The council used the money to pay an adviser from the Centre for First Nations Governance, but ultimately chose not to engage any further in the process. Simon says he backed out because he was afraid any information he divulges about traditional Mohawk hunting grounds could later be used against his band in the federal land claims process.
“We showed good faith, we met with TransCanada, we listened to them respectfully, but I’m not going prejudice our land claim,” Simon says. “In the meantime, we don’t want any more blood money on our table.”
Simon is still standing in the middle of a field by the highway, projecting his voice over the sound of traffic and the steady hum of a thousand crickets.
“I look at all this empty land here and it breaks my heart,” he says. “Out here, a handful of farmers own more land than my entire community does. We’re backbiting each other over tiny plots of land and you look at all these unused fields. It’s shameful. Now they want to ram a pipeline through it.”
Truthfully, this might not even be the actual site of Energy East. Inside Simon’s Kanesatake office is a small mountain of documents. Somewhere, perhaps beneath the copies of 18th-century treaties and other historical files he keeps on hand, is a detailed map of the proposed pipeline. He couldn’t find it before heading out to Mirabel, but he knows the site is somewhere near the airport and, more importantly, it passes through land claimed by the Mohawks.
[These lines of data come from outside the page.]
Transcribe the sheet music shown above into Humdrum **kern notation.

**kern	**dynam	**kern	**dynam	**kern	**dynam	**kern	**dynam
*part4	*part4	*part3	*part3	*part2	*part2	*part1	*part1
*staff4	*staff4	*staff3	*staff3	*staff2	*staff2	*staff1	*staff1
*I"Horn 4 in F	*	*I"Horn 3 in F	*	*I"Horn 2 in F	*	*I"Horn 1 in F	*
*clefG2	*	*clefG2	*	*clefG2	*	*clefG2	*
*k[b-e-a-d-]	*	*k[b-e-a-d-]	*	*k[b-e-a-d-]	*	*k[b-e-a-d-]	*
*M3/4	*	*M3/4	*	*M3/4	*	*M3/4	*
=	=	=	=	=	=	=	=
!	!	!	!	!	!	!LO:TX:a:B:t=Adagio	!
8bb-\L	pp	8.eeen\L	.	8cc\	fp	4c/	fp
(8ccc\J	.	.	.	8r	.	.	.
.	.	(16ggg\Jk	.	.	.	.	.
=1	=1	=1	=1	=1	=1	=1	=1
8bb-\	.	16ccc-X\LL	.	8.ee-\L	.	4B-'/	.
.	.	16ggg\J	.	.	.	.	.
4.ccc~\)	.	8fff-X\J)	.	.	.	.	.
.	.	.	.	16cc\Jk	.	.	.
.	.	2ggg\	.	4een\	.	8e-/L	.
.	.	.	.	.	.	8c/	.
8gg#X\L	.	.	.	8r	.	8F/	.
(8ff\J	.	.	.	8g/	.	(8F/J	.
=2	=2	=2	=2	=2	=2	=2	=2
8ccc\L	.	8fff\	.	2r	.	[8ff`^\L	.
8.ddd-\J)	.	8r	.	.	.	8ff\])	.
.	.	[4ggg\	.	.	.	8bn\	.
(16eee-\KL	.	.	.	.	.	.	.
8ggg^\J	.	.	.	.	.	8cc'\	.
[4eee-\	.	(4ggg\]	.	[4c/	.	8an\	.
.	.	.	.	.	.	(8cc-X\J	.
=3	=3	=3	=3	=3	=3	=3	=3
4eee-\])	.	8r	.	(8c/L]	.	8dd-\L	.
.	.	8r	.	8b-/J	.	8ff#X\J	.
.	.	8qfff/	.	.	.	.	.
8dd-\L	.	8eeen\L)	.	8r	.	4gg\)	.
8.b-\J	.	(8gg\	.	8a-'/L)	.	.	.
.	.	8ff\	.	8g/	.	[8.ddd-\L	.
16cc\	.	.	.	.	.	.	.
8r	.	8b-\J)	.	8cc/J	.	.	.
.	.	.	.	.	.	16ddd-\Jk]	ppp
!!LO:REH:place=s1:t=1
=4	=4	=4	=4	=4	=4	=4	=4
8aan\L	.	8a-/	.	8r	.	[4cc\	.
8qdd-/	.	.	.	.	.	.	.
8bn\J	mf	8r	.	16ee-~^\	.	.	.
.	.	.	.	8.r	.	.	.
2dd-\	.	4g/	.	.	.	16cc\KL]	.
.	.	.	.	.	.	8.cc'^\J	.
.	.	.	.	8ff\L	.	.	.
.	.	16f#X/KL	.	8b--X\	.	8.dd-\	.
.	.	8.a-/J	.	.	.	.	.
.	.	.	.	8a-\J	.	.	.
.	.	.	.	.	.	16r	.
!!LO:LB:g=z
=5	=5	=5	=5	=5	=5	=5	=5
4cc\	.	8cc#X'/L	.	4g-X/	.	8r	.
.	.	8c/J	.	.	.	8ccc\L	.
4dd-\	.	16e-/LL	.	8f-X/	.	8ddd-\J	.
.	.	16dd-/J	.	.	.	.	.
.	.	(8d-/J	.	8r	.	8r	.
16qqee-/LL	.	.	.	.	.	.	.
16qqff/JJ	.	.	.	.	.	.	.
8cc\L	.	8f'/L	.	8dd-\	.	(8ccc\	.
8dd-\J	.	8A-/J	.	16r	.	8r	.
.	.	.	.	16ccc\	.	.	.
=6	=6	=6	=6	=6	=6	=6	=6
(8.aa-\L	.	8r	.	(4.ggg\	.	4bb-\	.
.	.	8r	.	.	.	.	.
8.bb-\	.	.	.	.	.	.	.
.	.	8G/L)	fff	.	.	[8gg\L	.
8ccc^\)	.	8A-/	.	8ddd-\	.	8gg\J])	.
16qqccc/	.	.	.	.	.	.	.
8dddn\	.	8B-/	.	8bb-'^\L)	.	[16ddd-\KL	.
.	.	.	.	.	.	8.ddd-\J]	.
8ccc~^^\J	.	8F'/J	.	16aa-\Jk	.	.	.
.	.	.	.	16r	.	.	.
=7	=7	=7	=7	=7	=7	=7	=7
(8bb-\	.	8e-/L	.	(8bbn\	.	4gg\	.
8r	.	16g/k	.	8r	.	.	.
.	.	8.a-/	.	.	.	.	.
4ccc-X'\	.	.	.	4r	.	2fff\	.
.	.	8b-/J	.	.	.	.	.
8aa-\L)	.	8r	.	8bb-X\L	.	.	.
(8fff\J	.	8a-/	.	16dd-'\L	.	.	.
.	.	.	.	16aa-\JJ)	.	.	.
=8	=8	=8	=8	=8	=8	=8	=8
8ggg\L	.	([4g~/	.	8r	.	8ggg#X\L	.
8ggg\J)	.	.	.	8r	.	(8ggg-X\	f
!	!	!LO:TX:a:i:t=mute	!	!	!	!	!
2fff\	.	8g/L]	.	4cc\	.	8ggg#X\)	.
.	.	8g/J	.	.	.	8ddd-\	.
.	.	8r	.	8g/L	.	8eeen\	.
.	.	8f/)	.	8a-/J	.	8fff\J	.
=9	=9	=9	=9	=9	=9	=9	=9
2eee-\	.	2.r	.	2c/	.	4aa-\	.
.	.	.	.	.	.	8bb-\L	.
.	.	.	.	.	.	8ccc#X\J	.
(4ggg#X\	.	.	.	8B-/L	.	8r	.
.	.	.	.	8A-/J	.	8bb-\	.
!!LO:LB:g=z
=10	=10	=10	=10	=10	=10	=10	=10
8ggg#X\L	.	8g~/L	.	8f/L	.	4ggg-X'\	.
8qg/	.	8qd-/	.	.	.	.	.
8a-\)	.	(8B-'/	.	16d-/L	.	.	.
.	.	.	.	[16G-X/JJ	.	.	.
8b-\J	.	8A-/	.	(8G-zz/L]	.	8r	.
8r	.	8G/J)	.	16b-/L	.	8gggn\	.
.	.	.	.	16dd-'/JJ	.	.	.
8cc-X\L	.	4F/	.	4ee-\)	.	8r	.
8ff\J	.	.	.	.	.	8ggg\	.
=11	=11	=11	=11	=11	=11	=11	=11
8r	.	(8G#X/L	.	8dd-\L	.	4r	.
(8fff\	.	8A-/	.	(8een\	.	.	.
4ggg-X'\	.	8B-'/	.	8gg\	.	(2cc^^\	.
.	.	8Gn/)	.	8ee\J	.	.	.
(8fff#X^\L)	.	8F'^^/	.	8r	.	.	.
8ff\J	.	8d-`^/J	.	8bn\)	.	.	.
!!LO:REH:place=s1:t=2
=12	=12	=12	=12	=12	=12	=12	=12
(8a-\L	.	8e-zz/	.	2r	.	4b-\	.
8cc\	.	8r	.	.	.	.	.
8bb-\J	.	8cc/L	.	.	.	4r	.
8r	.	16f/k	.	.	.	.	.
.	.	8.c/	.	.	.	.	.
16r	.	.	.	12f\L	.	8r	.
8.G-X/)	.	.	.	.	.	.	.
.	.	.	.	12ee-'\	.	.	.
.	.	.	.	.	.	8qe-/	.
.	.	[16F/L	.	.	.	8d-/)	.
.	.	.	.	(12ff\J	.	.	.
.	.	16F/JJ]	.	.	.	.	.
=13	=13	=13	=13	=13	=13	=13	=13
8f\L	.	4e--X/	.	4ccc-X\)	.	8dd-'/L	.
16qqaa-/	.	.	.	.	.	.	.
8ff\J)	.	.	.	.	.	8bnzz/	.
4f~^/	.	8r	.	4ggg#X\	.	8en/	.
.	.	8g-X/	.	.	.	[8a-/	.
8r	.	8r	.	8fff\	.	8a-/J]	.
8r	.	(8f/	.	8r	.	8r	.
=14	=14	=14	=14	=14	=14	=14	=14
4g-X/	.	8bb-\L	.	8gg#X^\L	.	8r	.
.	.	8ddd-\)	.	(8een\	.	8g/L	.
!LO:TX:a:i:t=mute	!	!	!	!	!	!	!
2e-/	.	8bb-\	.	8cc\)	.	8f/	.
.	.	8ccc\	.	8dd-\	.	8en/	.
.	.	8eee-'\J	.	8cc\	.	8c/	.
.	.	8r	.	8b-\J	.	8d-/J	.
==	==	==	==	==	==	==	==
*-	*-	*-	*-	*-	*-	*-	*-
Simon’s council has almost no money to fight the project in the courts, and he isn’t exactly a polished politician.
Before he was chief, Simon owned a cigarette shop and before that he cut trees for living. His left arm still bears a massive, jagged scar from the time he nearly hacked it off on the job. That day, Simon says, he lost his footing on a tree branch and accidentally swung his chainsaw into his forearm.
We have a lot of good people behind us, a lot of support. I’m putting everything in here, 120 per cent. This has to stop.
“The saw ripped right into me and stopped just before cutting the tendon in half,” Simon says. “I started to fall, my harness trapped me against the tree and I almost passed out from the blood loss.”
And yet this man — who nearly amputated himself by accident — is rallying support against TransCanada. Soon, he’ll launch a legal fund with environmental group Equiterre, and he’s already secured an alliance with leaders inside Quebec’s Innu and Algonquin nations.
“When these groups get together, then we’re going to go to Equiterre and ask: ‘Can you help us?’ We’ll chip in whatever we can.
“We have a lot of good people behind us, a lot of support. I’m putting everything in here, 120 per cent. This has to stop.”
The most fringe elements of the anti-pipeline movement are willing to be beaten, jailed and risk death for their cause. On the other end of the spectrum, pipeline manufacturers might have the backing of Canada’s political establishment, but there are also billions of dollars at stake.
One thing is clear in the fight over the future of Canada’s resources: something has to give.